Foi cancelada a audiência pública que o vereador Gerson dos Santos havia marcado para discutir a questão dos javalis através da Câmara. Ele conversou com Gabriel Ribeiro e optou por se unir a proposta do deputado, já que também entrou com pedido para uma audiência através do legislativo estadual.
Assim será feita uma única delas, pela Assembleia, no dia 7 de maio, no Sindicato Rural
O vereador está apostando nessa audiência, agora ampliada, uma vez que tem notícias de que alguns produtores rurais perderam até 40% das lavouras e estão desistindo de cultivar a terra. Significa que a população de javalis, na Serra, vem crescendo muito e não há controle algum porque seu predador natural, como o lobo ou o leão já não estão presentes nessa região.
É preciso controlar a proliferação
Portanto não é sem razão que o assunto ocupe a agenda de preocupações das lideranças locais. O vereador acredita que a partir dessa audiência será possível avançar nas formas de controle. Gerson até aventa a hipótese de exploração comercial, com o abate dos animais para a produção de charque. Mas, para isso teria de convencer os órgãos ambientais a permitir o seu abate e consumo.

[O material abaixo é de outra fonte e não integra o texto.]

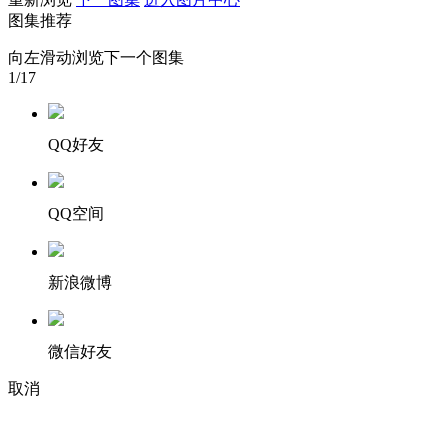
图集推荐
财经
教育
乡村振兴
生态环境
一带一路
向左滑动浏览下一个图集
大国智造
大国展会
大国保险
云顶对话
1
/17
QQ好友
CCTV.节目官网
直播
节目单
栏目
片库
QQ空间
新浪微博
微信好友
取消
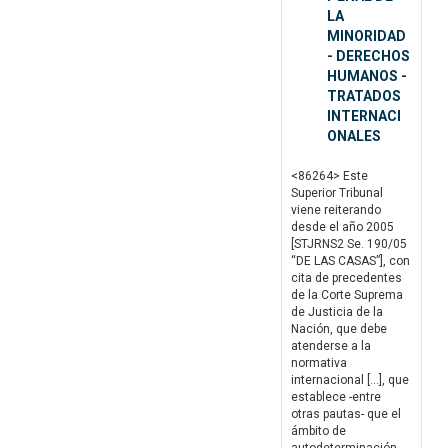
LA
MINORIDAD
- DERECHOS
HUMANOS -
TRATADOS
INTERNACI
ONALES
<86264> Este
Superior Tribunal
viene reiterando
desde el año 2005
[STJRNS2 Se. 190/05
“DE LAS CASAS”], con
cita de precedentes
de la Corte Suprema
de Justicia de la
Nación, que debe
atenderse a la
normativa
internacional […], que
establece -entre
otras pautas- que el
ámbito de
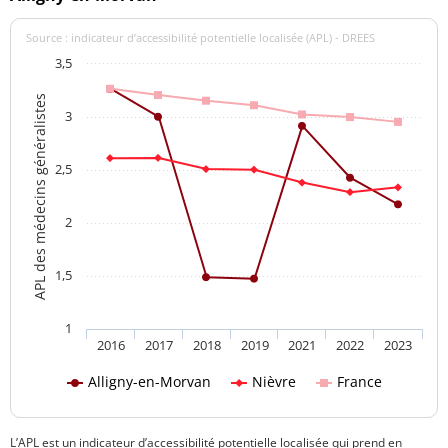
Source : indicateur d’accessibilité potentielle localisée (APL) - DREES
3,5
APL des médecins généralistes
3
2,5
2
1,5
1
2016
2017
2018
2019
2021
2022
2023
Alligny-en-Morvan
Nièvre
France
L’APL est un indicateur d’accessibilité potentielle localisée qui prend en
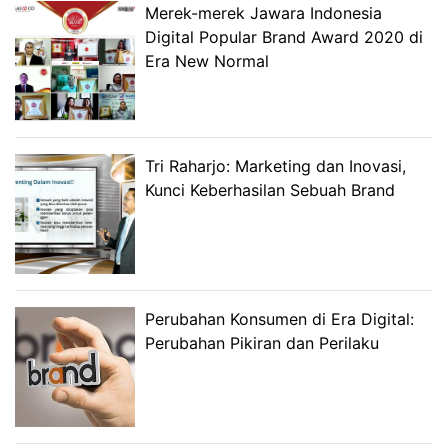
Merek-merek Jawara Indonesia
Digital Popular Brand Award 2020 di
Era New Normal
Tri Raharjo: Marketing dan Inovasi,
Kunci Keberhasilan Sebuah Brand
Perubahan Konsumen di Era Digital:
Perubahan Pikiran dan Perilaku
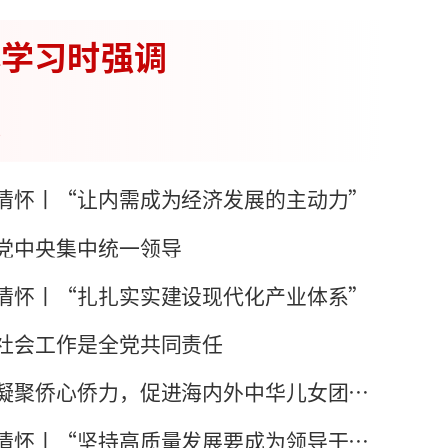
体学习时强调
化
情怀丨“让内需成为经济发展的主动力”
党中央集中统一领导
情怀丨“扎扎实实建设现代化产业体系”
社会工作是全党共同责任
学习语丨更好凝聚侨心侨力，促进海内外中华儿女团结奋斗
总书记的人民情怀丨“坚持高质量发展要成为领导干部政绩观的重要内容”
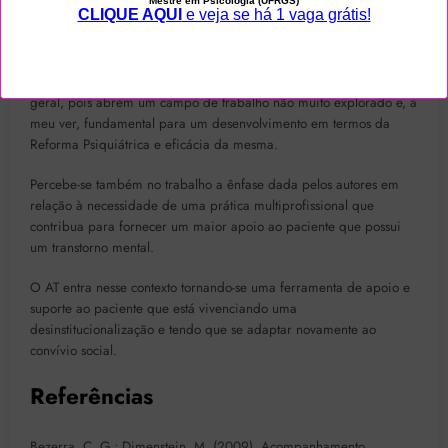
psiquiátrica.
Penso que os temas abordados no artigo mostram-se bastante
relevantes para o campo da psicologia e da área da saúde no
geral, pois abrem um campo de trabalho não muito explorado e, a
meu ver, fundamental para um desenvolvimento em termos da
Reforma Psiquiátrica e eficácia da mesma.
Percebe-se também no trabalho a ênfase dada pelos autores em
relação à necessidade de uma prática multiprofissional que
contribua para fornecer um maior apoio ao paciente que possui
um transtorno mental.
O AT entra nesse contexto tornando-se uma ferramenta de apoio e
suporte ao paciente que está vivenciando uma
desinstitucionalização e tendo que se adaptar novamente ao
convívio social.
Referências
Bezerra, C. G.; Dimenstein, M. (2009). Acompanhamento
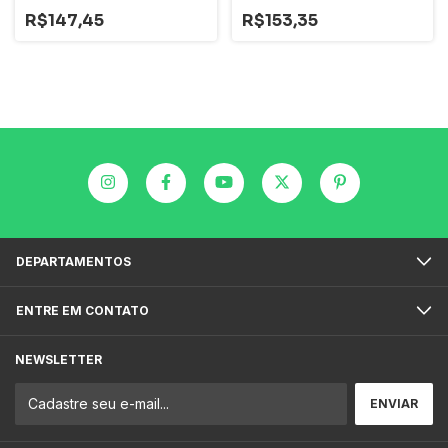
R$147,45
R$153,35
DEPARTAMENTOS
ENTRE EM CONTATO
NEWSLETTER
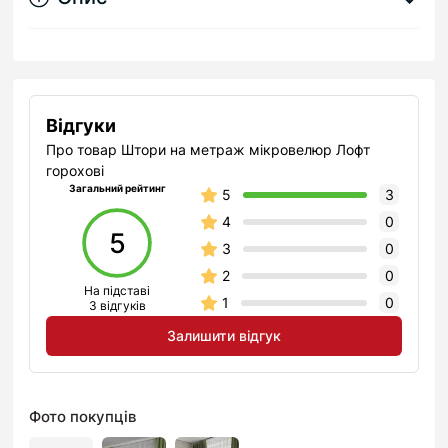
Відгуки
Про товар Штори на метраж мікровелюр Лофт
горохові
Загальний рейтинг
5
3
4
0
5
3
0
2
0
На підставі
1
0
3 відгуків
Залишити відгук
Фото покупців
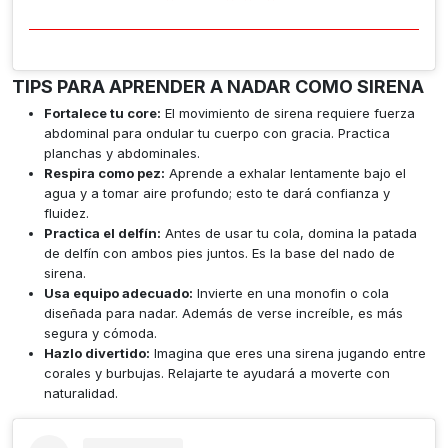
TIPS PARA APRENDER A NADAR COMO SIRENA
Fortalece tu core:
El movimiento de sirena requiere fuerza
abdominal para ondular tu cuerpo con gracia. Practica
planchas y abdominales.
Respira como pez:
Aprende a exhalar lentamente bajo el
agua y a tomar aire profundo; esto te dará confianza y
fluidez.
Practica el delfín:
Antes de usar tu cola, domina la patada
de delfín con ambos pies juntos. Es la base del nado de
sirena.
Usa equipo adecuado:
Invierte en una monofin o cola
diseñada para nadar. Además de verse increíble, es más
segura y cómoda.
Hazlo divertido:
Imagina que eres una sirena jugando entre
corales y burbujas. Relajarte te ayudará a moverte con
naturalidad.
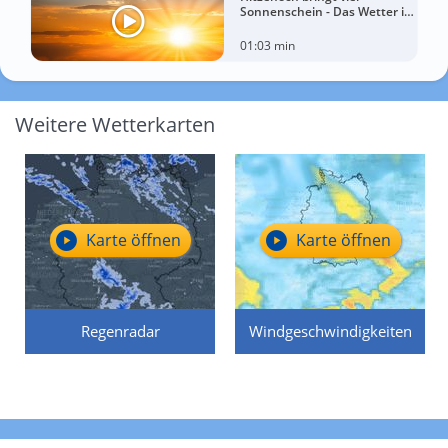
Sonnenschein - Das Wetter in
60 Sekunden
01:03 min
Weitere Wetterkarten
Karte öffnen
Karte öffnen
Regenradar
Windgeschwindigkeiten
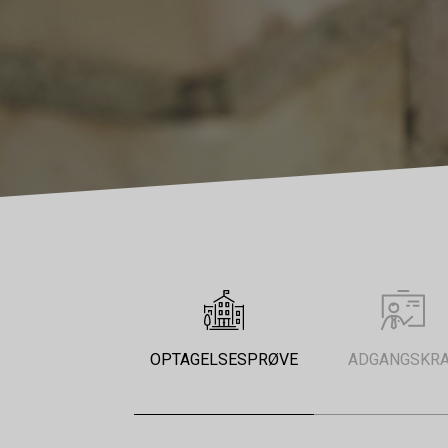
OPTAGELSESPRØVE
ADGANGSKR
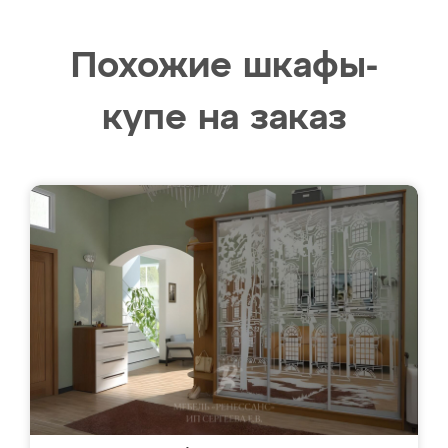
Похожие шкафы-
купе на заказ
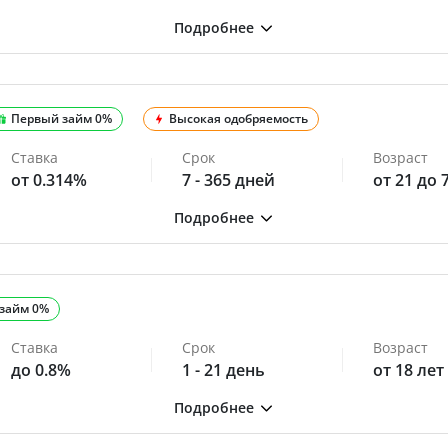
Первый займ 0%
Высокая одобряемость
Ставка
Срок
Возраст
от 0.314%
7 - 365 дней
от 21 до 
займ 0%
Ставка
Срок
Возраст
до 0.8%
1 - 21 день
от 18 лет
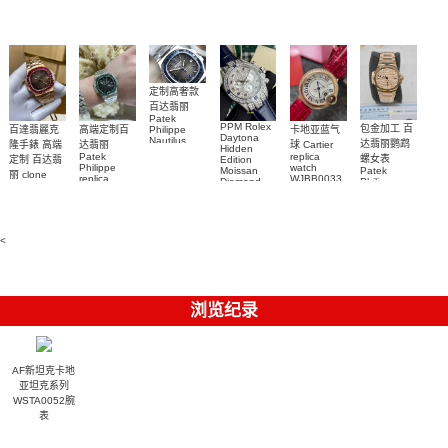
watch 腕表
高仿手錶
Rainbow
(Green
Submariner)
Replica
watch
定制高奢款
百达翡丽
Patek
PPM Rolex
包金加工 百
百達翡麗克
高端定制百
卡地亚蓝气
Philippe
Daytona
Nautilus
达翡丽鹦鹉
隆手錶 高端
达翡丽
球 Cartier
Hidden
replica
Patek
replica
螺女表
定制 百达翡
Edition
watch
Philippe
watch
Moissan
Patek
5711/111P-
丽 clone
replica
WJBB0033
Diamond
Philippe
Patek
001 百達翡
watches
Replica
卡地亞藍氣
replica
Philippe
5711/113P-
麗高仿手錶
Watch
watch
球高仿手錶
replica
001腕表百
7118/1R-
腕表
watches
腕表
010腕表
達翡麗復刻
5723/112R-
<
001腕表
手錶
浏览纪录
AF新坦克卡地
亚坦克系列
WSTA0052腕
表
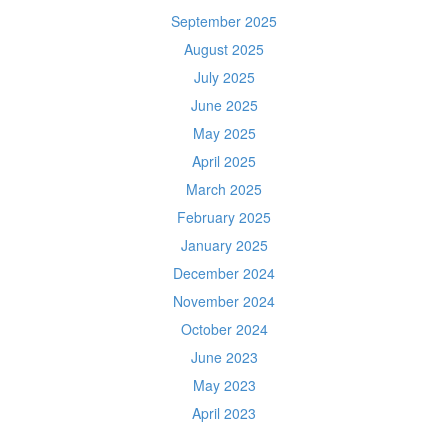
September 2025
August 2025
July 2025
June 2025
May 2025
April 2025
March 2025
February 2025
January 2025
December 2024
November 2024
October 2024
June 2023
May 2023
April 2023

O abate não é proibido, mas as exigências são muitas
Para conter o crescimento populacional, o Ibama até já autorizou o abate em todo o território nacional, mas os produtores rurais devem obedecer algumas normas antes da caça. E abatido, não pode ser transportado de um lugar para outro e sua carne não deve ser consumida, nem comercializada. Portanto o charque do javali, por enquanto estaria descartado embora que, pelas contas feitas, o plantel dos animais existe hoje garantiria o abastecimento do mercado.
Diagnóstico da situação antes
da audiência
Até o comandante da Polícia Militar Ambiental de SC, Adilson Schlickmann Sperfeldesteve aqui conversando com os produtores rurais e recomendou o levantamento das áreas em que foi detectada a presença do javali, para que se faça um diagnóstico antes da audiência do dia 7. Os prefeitos de Campo Belo, padre Edilson de Souza, e de Capão Alto, Luiz Freitas, são os mais preocupados com o problema, pois por lá circulam imensas varas desses animais.